=== Section Start ===

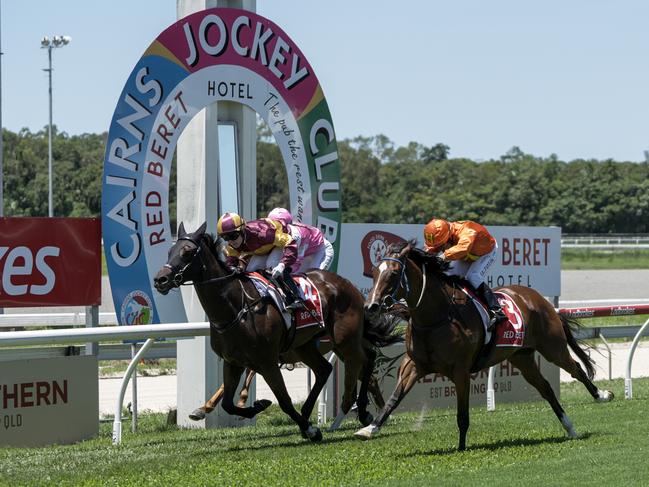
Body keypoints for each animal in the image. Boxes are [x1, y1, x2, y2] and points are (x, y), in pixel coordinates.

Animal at [153, 224, 400, 442]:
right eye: (169, 251)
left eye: (187, 252)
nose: (160, 279)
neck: (236, 307)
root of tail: (348, 284)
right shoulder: (233, 362)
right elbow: (228, 404)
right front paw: (258, 406)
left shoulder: (267, 362)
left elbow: (285, 401)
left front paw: (311, 430)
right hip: (306, 346)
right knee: (327, 369)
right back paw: (323, 412)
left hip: (345, 340)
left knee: (365, 361)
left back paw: (361, 411)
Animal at [354, 242, 612, 452]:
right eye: (374, 272)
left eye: (394, 273)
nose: (371, 306)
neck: (436, 317)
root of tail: (538, 299)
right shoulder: (414, 365)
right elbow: (394, 398)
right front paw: (370, 428)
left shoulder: (460, 370)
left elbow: (462, 414)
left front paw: (461, 448)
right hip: (522, 357)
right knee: (546, 388)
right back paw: (569, 427)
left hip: (552, 347)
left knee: (576, 369)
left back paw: (601, 395)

=== Section End ===

DIRECTIONS FOR THIS TASK
Find the line containing "left knee: (365, 361)", then output it and every line after it to the end of the data, exactly.

YOUR RESPONSE
left knee: (365, 361)
left back paw: (361, 411)
Animal at [354, 242, 612, 452]:
right eye: (374, 272)
left eye: (394, 273)
nose: (371, 306)
neck: (436, 317)
root of tail: (538, 299)
right shoulder: (414, 365)
right elbow: (394, 398)
right front paw: (370, 428)
left shoulder: (460, 370)
left elbow: (462, 414)
left front paw: (461, 448)
right hip: (522, 357)
right knee: (546, 388)
right back paw: (569, 427)
left hip: (552, 347)
left knee: (576, 369)
left back paw: (601, 395)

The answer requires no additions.